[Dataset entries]
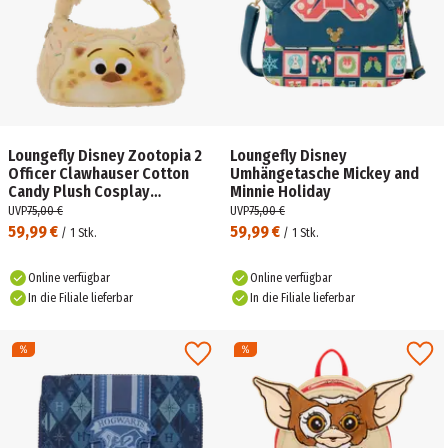
Loungefly Disney Zootopia 2
Loungefly Disney
Officer Clawhauser Cotton
Umhängetasche Mickey and
Candy Plush Cosplay
Minnie Holiday
Crossbody Bag
UVP
75,00 €
UVP
75,00 €
59,99 €
59,99 €
/
1
Stk.
/
1
Stk.
Online verfügbar
Online verfügbar
In die Filiale lieferbar
In die Filiale lieferbar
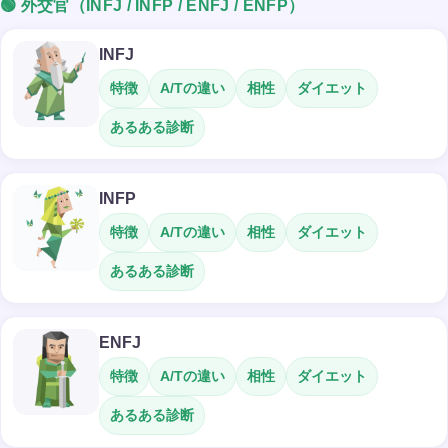
🟢 外交官（INFJ / INFP / ENFJ / ENFP）
INFJ
特徴
A/Tの違い
相性
ダイエット
あるある診断
INFP
特徴
A/Tの違い
相性
ダイエット
あるある診断
ENFJ
特徴
A/Tの違い
相性
ダイエット
あるある診断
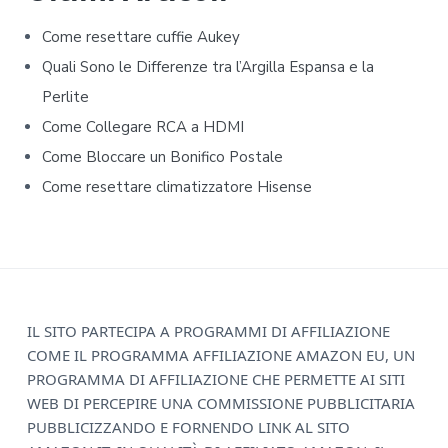
e
Come resettare cuffie Aukey​​
b
Quali Sono le Differenze tra l’Argilla Espansa e la
Perlite
a
Come Collegare RCA a HDMI
r
Come Bloccare un Bonifico Postale
Come resettare climatizzatore Hisense​​
F
IL SITO PARTECIPA A PROGRAMMI DI AFFILIAZIONE
COME IL PROGRAMMA AFFILIAZIONE AMAZON EU, UN
o
PROGRAMMA DI AFFILIAZIONE CHE PERMETTE AI SITI
o
WEB DI PERCEPIRE UNA COMMISSIONE PUBBLICITARIA
PUBBLICIZZANDO E FORNENDO LINK AL SITO
t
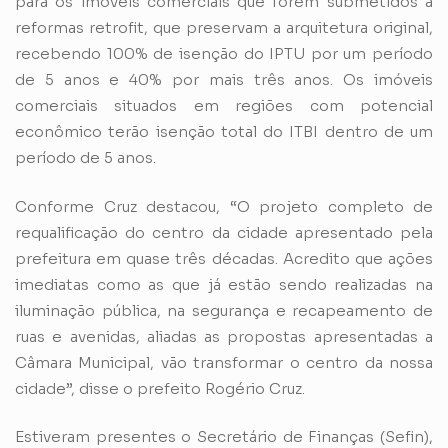
para os imóveis comerciais que forem submetidos a
reformas retrofit, que preservam a arquitetura original,
recebendo 100% de isenção do IPTU por um período
de 5 anos e 40% por mais três anos. Os imóveis
comerciais situados em regiões com potencial
econômico terão isenção total do ITBI dentro de um
período de 5 anos.
Conforme Cruz destacou, “O projeto completo de
requalificação do centro da cidade apresentado pela
prefeitura em quase três décadas. Acredito que ações
imediatas como as que já estão sendo realizadas na
iluminação pública, na segurança e recapeamento de
ruas e avenidas, aliadas as propostas apresentadas a
Câmara Municipal, vão transformar o centro da nossa
cidade”, disse o prefeito Rogério Cruz.
Estiveram presentes o Secretário de Finanças (Sefin),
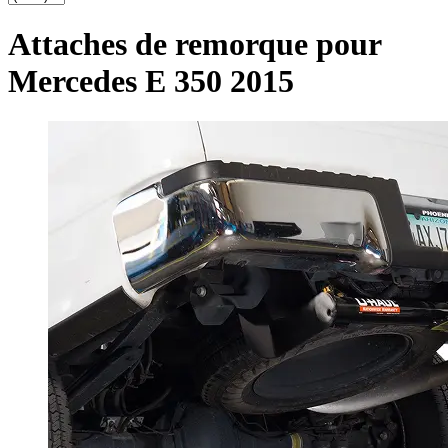
Attaches de remorque pour
Mercedes E 350 2015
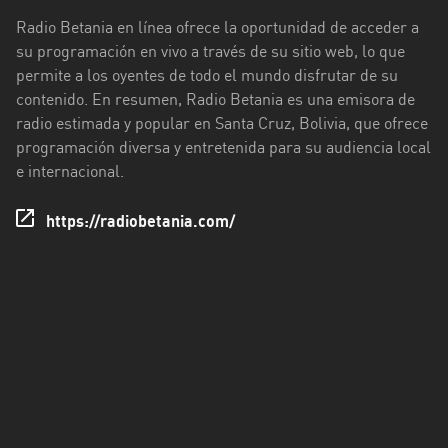
Radio Betania en línea ofrece la oportunidad de acceder a
su programación en vivo a través de su sitio web, lo que
permite a los oyentes de todo el mundo disfrutar de su
contenido. En resumen, Radio Betania es una emisora de
radio estimada y popular en Santa Cruz, Bolivia, que ofrece
programación diversa y entretenida para su audiencia local
e internacional.
https://radiobetania.com/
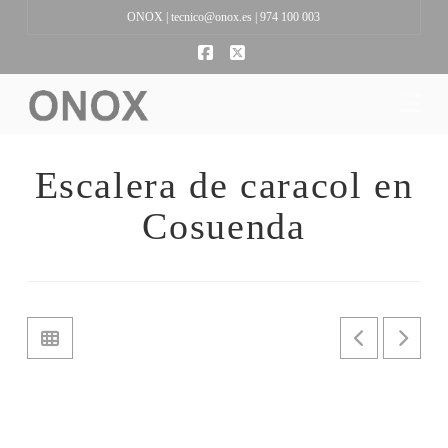
ONOX |
tecnico@onox.es
| 974 100 003
Facebook
X
Na
Escalera de caracol en
Cosuenda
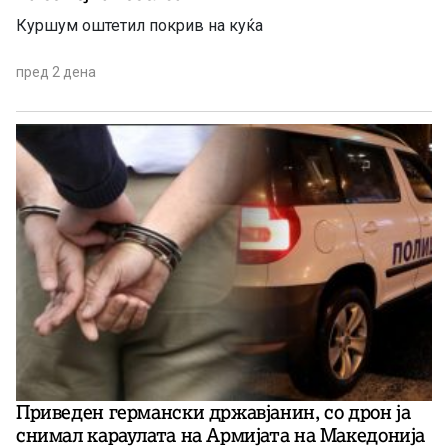
Куршум оштетил покрив на куќа
пред 2 дена
Приведен германски државјанин, со дрон ја
снимал караулата на Армијата на Македонија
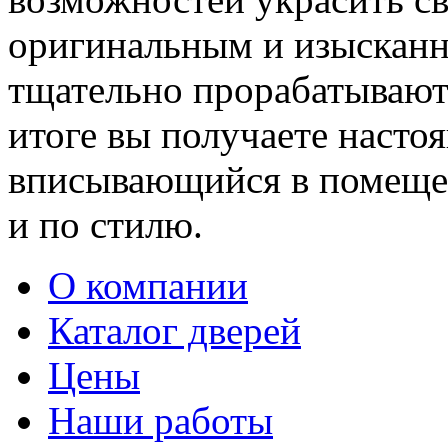
оригинальным и изыскан
тщательно прорабатывают 
итоге вы получаете насто
вписывающийся в помещен
и по стилю.
О компании
Каталог дверей
Цены
Наши работы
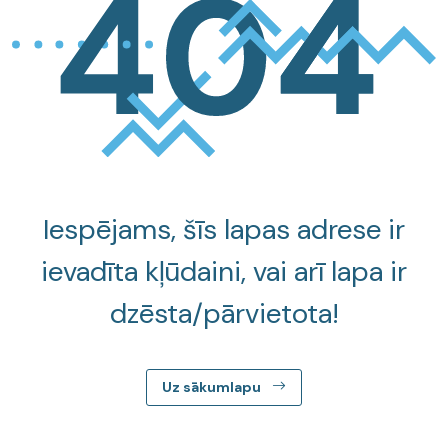
Iespējams, šīs lapas adrese ir
ievadīta kļūdaini, vai arī lapa ir
dzēsta/pārvietota!
Uz sākumlapu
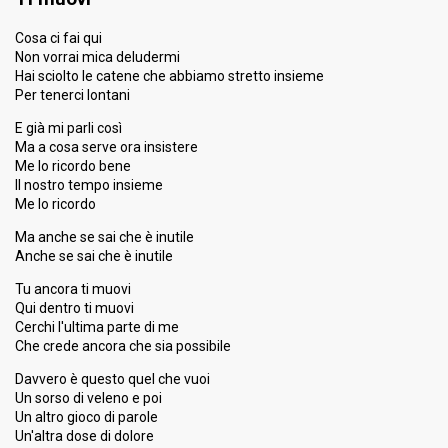
Running order
10
Cosa ci fai qui
Non vorrai mica deludermi
Hai sciolto le catene che abbiamo stretto insieme
Per tenerci lontani
E già mi parli così
Ma a cosa serve ora insistere
Me lo ricordo bene
Il nostro tempo insieme
Me lo ricordo
Ma anche se sai che è inutile
Anche se sai che è inutile
Tu ancora ti muovi
Qui dentro ti muovi
Cerchi l'ultima parte di me
Che crede ancora che sia possibile
Davvero è questo quel che vuoi
Un sorso di veleno e poi
Un altro gioco di parole
Un'altra dose di dolore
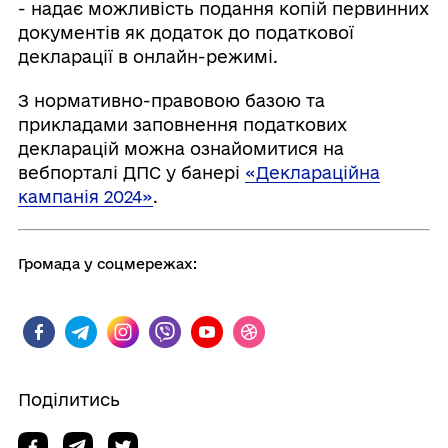
- надає можливість подання копій первинних
документів як додаток до податкової
декларації в онлайн-режимі.
З нормативно-правовою базою та
прикладами заповнення податкових
декларацій можна ознайомитися на
вебпорталі ДПС у банері
«Деклараційна
кампанія 2024»
.
Громада у соцмережах:
Поділитись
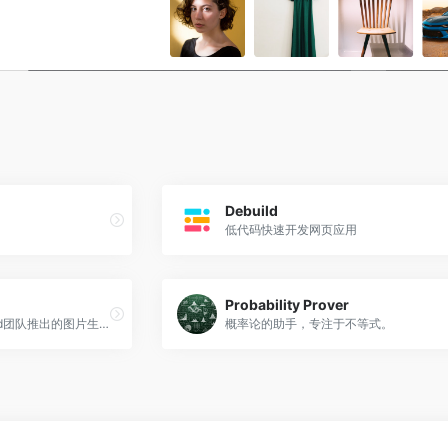
Debuild
低代码快速开发网页应用
Probability Prover
StabilityAI旗下的DeepFloyd团队推出的图片生成模型
概率论的助手，专注于不等式。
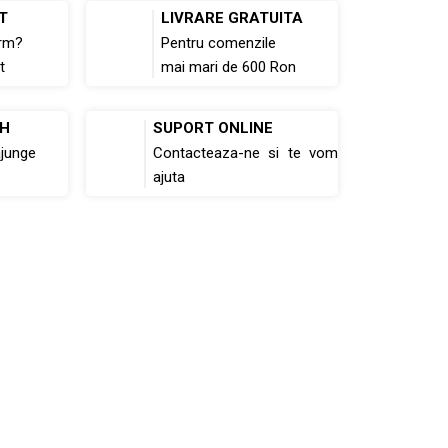
T
LIVRARE GRATUITA
rm?
Pentru comenzile
t
mai mari de 600 Ron
8H
SUPORT ONLINE
ajunge
Contacteaza-ne si te vom
ajuta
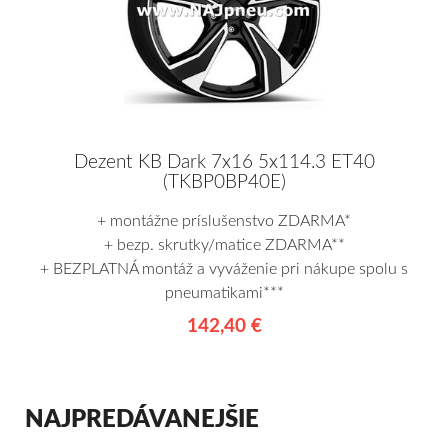
Dezent KB Dark 7x16 5x114.3 ET40
(TKBP0BP40E)
+ montážne príslušenstvo ZDARMA*
+ bezp. skrutky/matice ZDARMA**
+ BEZPLATNÁ montáž a vyváženie pri nákupe spolu s
pneumatikami***
142,40 €
NAJPREDÁVANEJŠIE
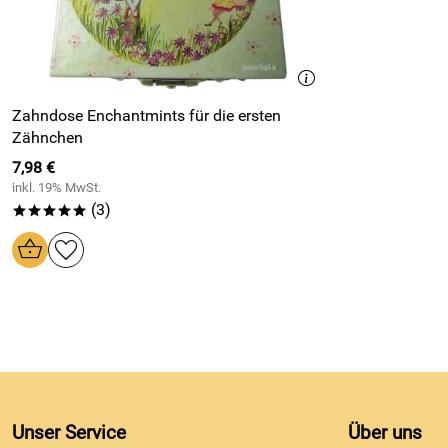
Zahndose Enchantmints für die ersten
Zähnchen
7,98 €
inkl. 19% MwSt.
(3)
*****
Unser Service
Über uns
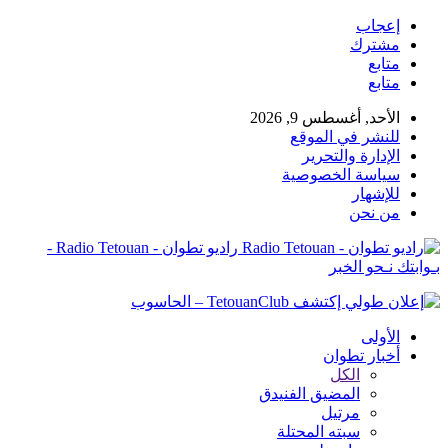
إعجاب
مشترك
متابع
متابع
الأحد, أغسطس 9, 2026
للنشر في الموقع
الإدارة والتحرير
سياسة الخصوصية
للإشهار
من نحن
راديو تطوان - Radio Tetouan -
بـوابتك نـحو الخبر
الأولى
أخبار تطوان
الكل
المضيق الفنيدق
مرتيل
سبته المحتلة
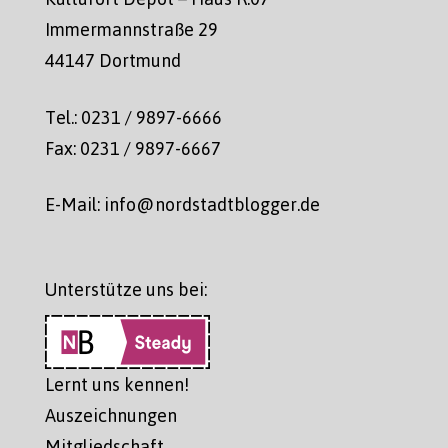
Immermannstraße 29
44147 Dortmund
Tel.: 0231 / 9897-6666
Fax: 0231 / 9897-6667
E-Mail: info@nordstadtblogger.de
Unterstütze uns bei:
Lernt uns kennen!
Auszeichnungen
Mitgliedschaft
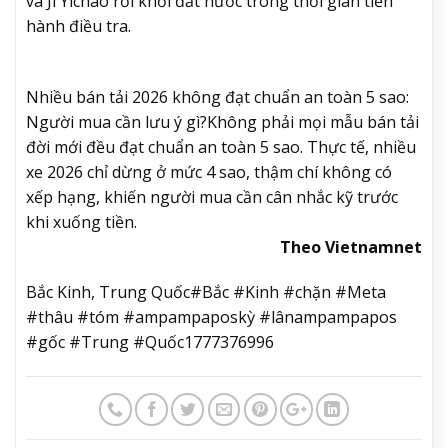
và Ji Yichao rời khỏi đất nước trong thời gian tiến
hành điều tra.
Nhiều bán tải 2026 không đạt chuẩn an toàn 5 sao:
Người mua cần lưu ý gì?
Không phải mọi mẫu bán tải
đời mới đều đạt chuẩn an toàn 5 sao. Thực tế, nhiều
xe 2026 chỉ dừng ở mức 4 sao, thậm chí không có
xếp hạng, khiến người mua cần cân nhắc kỹ trước
khi xuống tiền.
Theo Vietnamnet
Bắc Kinh, Trung Quốc#Bắc #Kinh #chặn #Meta
#thâu #tóm #ampampaposkỳ #lânampampapos
#gốc #Trung #Quốc1777376996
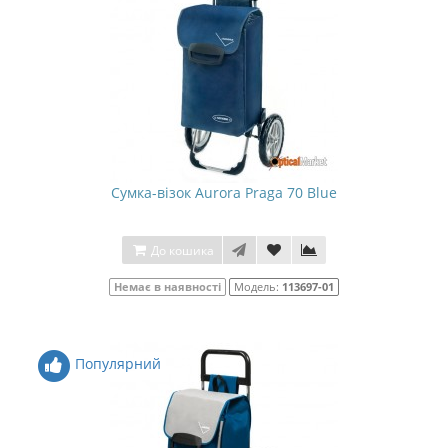
Сумка-візок Aurora Praga 70 Blue
До кошика
Немає в наявності
Модель:
113697-01
Популярний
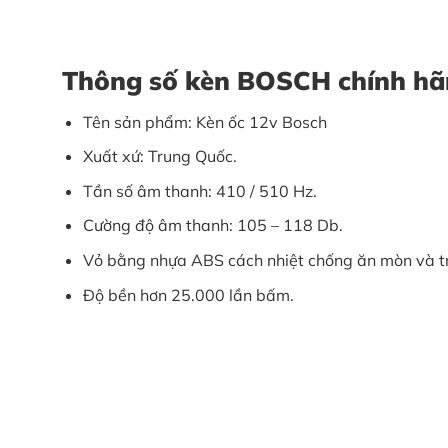
Thông số kèn BOSCH chính h
Tên sản phẩm: Kèn ốc 12v Bosch
Xuất xứ: Trung Quốc.
Tần số âm thanh: 410 / 510 Hz.
Cường độ âm thanh: 105 – 118 Db.
Vỏ bằng nhựa ABS cách nhiệt chống ăn mòn và t
Độ bền hơn 25.000 lần bấm.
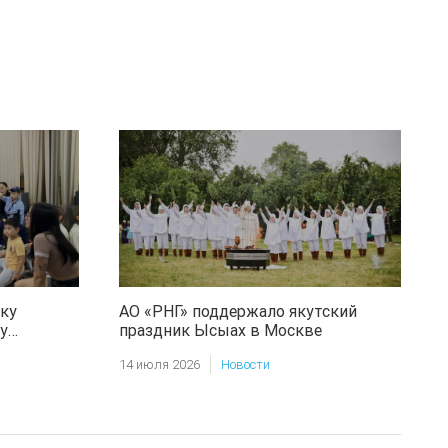
ку
АО «РНГ» поддержало якутский
у
праздник Ысыах в Москве
14 июля 2026
Новости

## [REQUIRED ACTION]
Please rewrite the rows in the stretch from "Iespējams, šīs lapas adrese ir" through "Un'altra dose di dolore" with "insieme" swapped for "assieme", changing nothing else. Leave the pictures out of your answer.

## [RESPONSE TO THIS EXERCISE]
Iespējams, šīs lapas adrese ir
ievadīta kļūdaini, vai arī lapa ir
dzēsta/pārvietota!
Uz sākumlapu
Running order
10
Cosa ci fai qui
Non vorrai mica deludermi
Hai sciolto le catene che abbiamo stretto assieme
Per tenerci lontani
E già mi parli così
Ma a cosa serve ora insistere
Me lo ricordo bene
Il nostro tempo assieme
Me lo ricordo
Ma anche se sai che è inutile
Anche se sai che è inutile
Tu ancora ti muovi
Qui dentro ti muovi
Cerchi l'ultima parte di me
Che crede ancora che sia possibile
Davvero è questo quel che vuoi
Un sorso di veleno e poi
Un altro gioco di parole
Un'altra dose di dolore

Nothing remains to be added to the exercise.